Bailey has also scored a dunny full of limited-overs runs, 478 of them in six innings on the recent tour of India, but whether he can cut it in the longest form of the game is a question few are prepared to answer unequivocally. He has scored heavily in the Sheffield Shield, but not lately: the most recent of his 13 hundreds was in February last year.
“It’s been a bit of a weird week, it’s felt a bit surreal,” said Bailey, who like Ricky Ponting was born and raised in Launceston, Tasmania. “But I’m looking forward to getting together with everyone up here and I guess it’ll really sink in when we get into everything tomorrow.
“It’s mostly excitement at this stage: I hope the nerves will kick in as we get closer to the game, but a lot of excitement. Having been around this side for a little bit, I know what it’s like, but I think this build-up is going to be completely different so there’s a sense of anticipation there and I’m not really sure what it’s all going to be like.”

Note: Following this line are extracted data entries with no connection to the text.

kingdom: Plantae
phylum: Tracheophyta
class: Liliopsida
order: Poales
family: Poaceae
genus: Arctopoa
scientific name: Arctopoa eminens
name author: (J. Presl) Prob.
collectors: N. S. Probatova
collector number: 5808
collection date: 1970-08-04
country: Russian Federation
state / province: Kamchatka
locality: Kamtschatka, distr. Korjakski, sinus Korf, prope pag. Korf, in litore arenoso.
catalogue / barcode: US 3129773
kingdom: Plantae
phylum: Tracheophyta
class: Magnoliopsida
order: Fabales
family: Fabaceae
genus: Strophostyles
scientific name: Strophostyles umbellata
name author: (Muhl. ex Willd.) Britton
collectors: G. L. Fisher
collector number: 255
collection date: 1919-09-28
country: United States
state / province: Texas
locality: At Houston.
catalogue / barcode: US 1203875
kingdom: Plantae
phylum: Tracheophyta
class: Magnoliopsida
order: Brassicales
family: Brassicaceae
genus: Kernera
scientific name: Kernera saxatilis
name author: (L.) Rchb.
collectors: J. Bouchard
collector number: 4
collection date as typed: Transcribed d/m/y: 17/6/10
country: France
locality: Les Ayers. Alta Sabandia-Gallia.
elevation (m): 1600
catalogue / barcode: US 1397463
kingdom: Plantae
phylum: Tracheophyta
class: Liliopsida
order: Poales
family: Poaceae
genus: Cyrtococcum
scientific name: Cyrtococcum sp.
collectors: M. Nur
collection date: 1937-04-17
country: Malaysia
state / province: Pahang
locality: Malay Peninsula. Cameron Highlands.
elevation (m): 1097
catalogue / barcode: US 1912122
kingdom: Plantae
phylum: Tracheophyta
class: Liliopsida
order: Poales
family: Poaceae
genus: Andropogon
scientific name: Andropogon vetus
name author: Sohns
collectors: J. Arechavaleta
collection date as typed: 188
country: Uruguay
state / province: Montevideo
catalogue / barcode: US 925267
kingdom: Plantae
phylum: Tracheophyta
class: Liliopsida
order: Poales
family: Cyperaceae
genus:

Bailey is likeable, smart, genial and invariably generous in his assessment of others. He would probably be played by James Stewart (who was the other George Bailey in It’s A Wonderful Life). He has waited a long time for this opportunity and there will be no second chance, no recall to the baggy green if it goes wrong. If Australia had not lost so often lately he might never have made it this far.
Being the chap he is, he has asked plenty of fellow cricketers what it is like playing Test cricket for the first time. He was reminded that he should remember to enjoy it.
“I’m not sure being older makes it easier but I think having played the other formats in terms of crowd build-up, media stuff, that will be a little bit easier to handle,” he said. “The advantage of being 31... I only get one crack at it, so I’ll go out there, I’ll be me. I’ll play the way I play and I won’t go out trying to be anything but myself. And that’s a good thing.”